The present study has some limitations that should be mentioned. First, it was conducted with a non-clinical sample, which limits the generalization of these results to clinical populations. Therefore, more research is needed to replicate these findings in clinically depressed individuals and other clinical populations with alexithymia and difficulties in regulating their emotions, such as patients with borderline personality disorder and brain damage. Second, this study included only a multifaceted approach to IS, but no performance-based interoceptive facets were considered. As previously mentioned, studies investigating the relationships between interoception and emotional skills should consider both self-reported and behavioral measurements of interoceptive awareness. Finally, this study included a cross-sectional design, and so no causal or temporal relationships can be established.
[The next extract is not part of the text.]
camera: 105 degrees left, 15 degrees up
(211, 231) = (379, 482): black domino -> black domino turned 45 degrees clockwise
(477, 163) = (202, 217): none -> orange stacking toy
Future research should implement experimental and longitudinal designs to provide stronger empirical support for the relationships hypothesized in embodiment and emotion regulation theoretical frameworks.

Conclusions

This study shows that: (1) the Spanish version of the MAIA-2 is an adequate tool to measure IS in Spanish individuals and (2) not ignoring uncomfortable sensations and not worrying about them, as well as trusting one’s bodily signals and being able to voluntarily focus on them, seem to be key interoceptive processes in recognizing emotions (i.e., low alexithymia), leading to lower depressive symptomatology. Furthermore, not worrying and trusting the body were also related to a higher ability to regulate emotions, which also contributed to lower depression. These findings highlight the relevance of the way bodily sensations are appraised in the emotional experience of healthy individuals.